### Exercise requirements
Answer these questions about the post on asymmetrical aircraft below:
1. Besides the Boomerang, which aircraft does it give as an example of a displaced fuselage design?
2. In single-propeller aircraft, what exerts asymmetrical forces on the aircraft?
3. What did the Wright brothers' Flyer 1 place side-by-side?

### Excerpted text
____________________

I'm asking about functional asymmetry - doors on one side but not the other wouldn't count.
I can think of three examples:
- experiments with oblique wing designs, such as NASA's utterly hideous AD-1, designed apparently by Burt Rutan
- displaced fuselage designs, such as the Blohm & Voss BV 141 or (another Burt Rutan aircraft), the Boomerang
- all single-propeller aircraft, in which the torque of the engine exerts asymmetrical forces on the aircraft
Symmetrical asymmetry doesn't count
(Then there are some that I don't think really count - for example, the Wright brothers' Flyer 1 placed the engine and the pilot side-by-side, but since they were intended to balance each other out and the twin propellors were symmetrically placed, that counts as an attempt at symmetry as far as I am concerned!)

____________________

### Material provided
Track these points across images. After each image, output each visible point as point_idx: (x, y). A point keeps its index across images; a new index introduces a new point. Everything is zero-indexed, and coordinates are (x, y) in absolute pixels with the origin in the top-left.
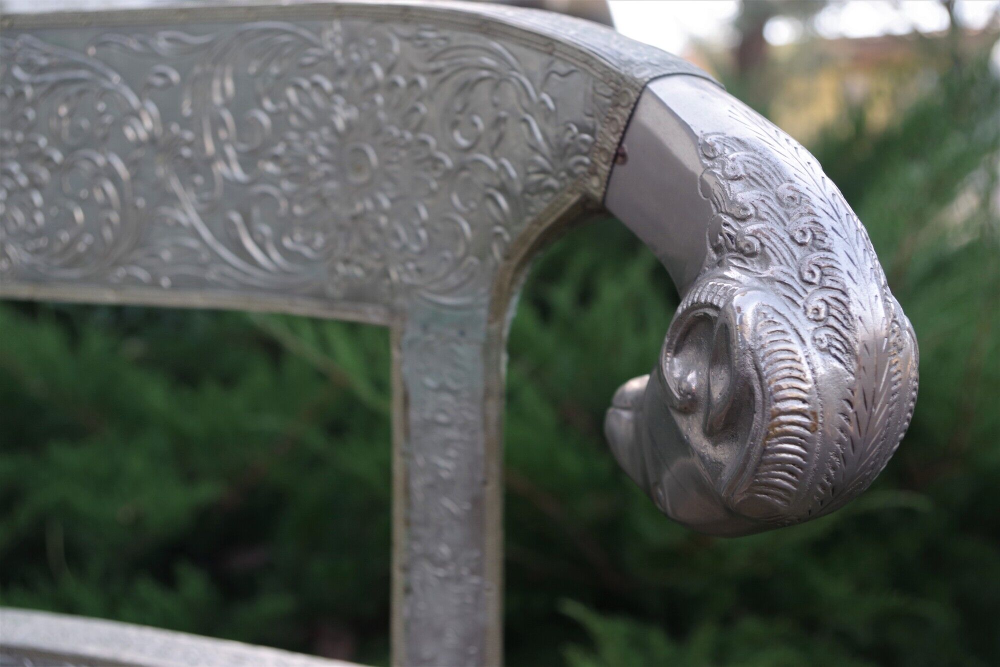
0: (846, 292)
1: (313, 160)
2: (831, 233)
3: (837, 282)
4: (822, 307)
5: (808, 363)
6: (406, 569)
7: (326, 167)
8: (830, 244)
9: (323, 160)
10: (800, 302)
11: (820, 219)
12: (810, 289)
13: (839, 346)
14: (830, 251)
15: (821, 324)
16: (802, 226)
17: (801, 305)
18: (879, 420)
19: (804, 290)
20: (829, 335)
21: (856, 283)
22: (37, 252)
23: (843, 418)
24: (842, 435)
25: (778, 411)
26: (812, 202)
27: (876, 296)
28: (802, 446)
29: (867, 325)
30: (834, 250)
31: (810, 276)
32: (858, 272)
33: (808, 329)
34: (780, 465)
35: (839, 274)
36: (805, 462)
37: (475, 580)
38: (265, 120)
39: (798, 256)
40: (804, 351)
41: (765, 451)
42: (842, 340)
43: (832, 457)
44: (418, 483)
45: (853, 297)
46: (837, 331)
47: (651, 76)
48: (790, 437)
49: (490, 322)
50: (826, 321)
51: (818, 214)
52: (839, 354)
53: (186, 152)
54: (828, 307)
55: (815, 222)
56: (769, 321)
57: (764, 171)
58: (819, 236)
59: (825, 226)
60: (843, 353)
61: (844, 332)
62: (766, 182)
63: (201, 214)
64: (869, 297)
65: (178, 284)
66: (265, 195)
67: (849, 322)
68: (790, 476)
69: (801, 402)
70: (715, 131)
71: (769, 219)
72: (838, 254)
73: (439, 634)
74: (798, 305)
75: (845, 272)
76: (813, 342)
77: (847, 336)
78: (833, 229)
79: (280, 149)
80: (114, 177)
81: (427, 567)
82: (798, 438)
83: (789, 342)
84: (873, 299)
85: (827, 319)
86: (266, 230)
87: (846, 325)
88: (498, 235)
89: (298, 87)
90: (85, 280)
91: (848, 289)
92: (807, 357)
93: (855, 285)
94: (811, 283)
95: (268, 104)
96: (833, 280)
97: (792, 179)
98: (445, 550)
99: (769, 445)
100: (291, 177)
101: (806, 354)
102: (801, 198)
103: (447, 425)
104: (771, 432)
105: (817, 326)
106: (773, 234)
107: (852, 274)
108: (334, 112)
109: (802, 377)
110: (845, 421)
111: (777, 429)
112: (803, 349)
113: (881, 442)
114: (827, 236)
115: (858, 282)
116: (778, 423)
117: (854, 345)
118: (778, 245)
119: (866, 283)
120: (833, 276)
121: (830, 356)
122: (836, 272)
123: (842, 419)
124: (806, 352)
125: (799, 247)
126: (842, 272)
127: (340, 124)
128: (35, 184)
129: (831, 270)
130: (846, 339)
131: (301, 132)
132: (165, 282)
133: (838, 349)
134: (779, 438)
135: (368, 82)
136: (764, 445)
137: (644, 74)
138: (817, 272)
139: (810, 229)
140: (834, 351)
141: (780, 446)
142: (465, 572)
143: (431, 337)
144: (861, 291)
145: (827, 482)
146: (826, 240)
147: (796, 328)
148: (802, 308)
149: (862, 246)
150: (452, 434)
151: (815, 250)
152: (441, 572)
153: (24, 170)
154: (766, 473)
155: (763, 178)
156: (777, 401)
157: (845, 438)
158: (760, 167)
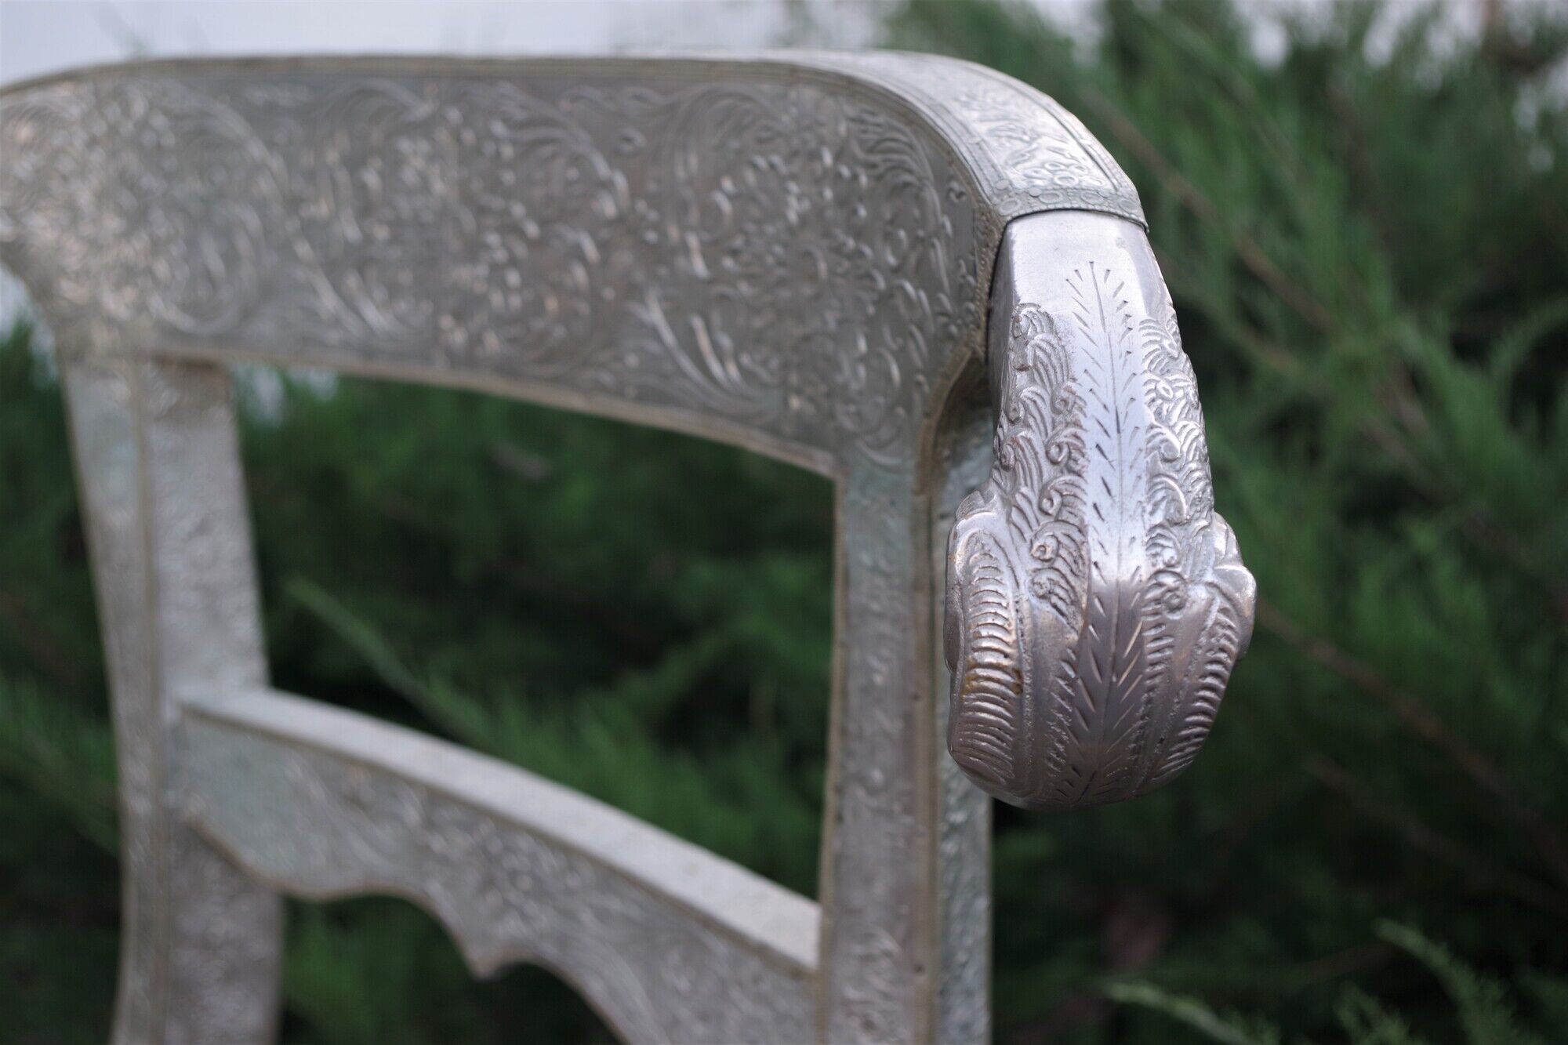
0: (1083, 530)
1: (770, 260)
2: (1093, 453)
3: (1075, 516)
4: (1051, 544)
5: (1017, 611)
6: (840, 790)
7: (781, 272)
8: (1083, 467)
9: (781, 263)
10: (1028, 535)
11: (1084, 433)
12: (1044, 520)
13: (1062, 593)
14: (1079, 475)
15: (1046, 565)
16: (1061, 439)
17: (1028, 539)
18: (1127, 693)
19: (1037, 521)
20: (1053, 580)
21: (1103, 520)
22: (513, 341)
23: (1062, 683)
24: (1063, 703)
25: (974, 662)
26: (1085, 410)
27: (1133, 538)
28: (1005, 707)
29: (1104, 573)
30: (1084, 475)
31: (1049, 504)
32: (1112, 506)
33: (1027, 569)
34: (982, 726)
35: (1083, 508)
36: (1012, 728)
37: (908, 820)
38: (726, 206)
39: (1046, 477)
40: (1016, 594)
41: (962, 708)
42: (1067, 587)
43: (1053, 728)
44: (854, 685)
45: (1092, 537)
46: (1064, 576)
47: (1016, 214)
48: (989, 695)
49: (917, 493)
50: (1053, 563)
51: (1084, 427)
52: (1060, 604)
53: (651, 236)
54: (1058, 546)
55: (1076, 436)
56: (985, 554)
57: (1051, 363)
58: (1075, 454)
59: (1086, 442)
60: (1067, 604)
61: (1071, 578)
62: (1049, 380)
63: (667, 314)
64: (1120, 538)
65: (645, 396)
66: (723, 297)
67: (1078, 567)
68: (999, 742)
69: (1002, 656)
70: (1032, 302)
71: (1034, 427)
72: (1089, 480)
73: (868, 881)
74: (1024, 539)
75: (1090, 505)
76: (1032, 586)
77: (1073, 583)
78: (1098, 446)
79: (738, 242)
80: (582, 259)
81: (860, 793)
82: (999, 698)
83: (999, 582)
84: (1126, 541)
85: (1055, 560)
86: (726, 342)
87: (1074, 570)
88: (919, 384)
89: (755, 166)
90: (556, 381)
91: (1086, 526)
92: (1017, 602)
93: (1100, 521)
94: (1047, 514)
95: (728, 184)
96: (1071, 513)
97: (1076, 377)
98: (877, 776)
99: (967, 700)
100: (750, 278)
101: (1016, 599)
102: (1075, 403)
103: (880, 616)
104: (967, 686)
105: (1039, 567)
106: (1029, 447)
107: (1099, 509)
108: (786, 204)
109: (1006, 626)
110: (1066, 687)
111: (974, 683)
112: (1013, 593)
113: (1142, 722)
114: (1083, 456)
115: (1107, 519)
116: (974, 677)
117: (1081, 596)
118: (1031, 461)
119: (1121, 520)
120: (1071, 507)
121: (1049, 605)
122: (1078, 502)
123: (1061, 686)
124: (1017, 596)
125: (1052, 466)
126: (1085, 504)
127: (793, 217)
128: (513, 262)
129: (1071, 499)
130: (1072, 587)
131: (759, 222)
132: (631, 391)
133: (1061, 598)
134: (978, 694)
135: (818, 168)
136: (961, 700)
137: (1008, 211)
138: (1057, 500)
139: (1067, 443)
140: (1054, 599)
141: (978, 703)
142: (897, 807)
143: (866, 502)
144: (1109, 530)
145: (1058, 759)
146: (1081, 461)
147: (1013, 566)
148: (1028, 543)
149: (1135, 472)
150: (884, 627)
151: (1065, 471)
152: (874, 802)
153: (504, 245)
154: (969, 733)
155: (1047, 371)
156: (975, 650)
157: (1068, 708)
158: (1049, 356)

____________________

### Written answer
1. The Blohm & Voss BV 141.
2. The torque of the engine.
3. The engine and the pilot.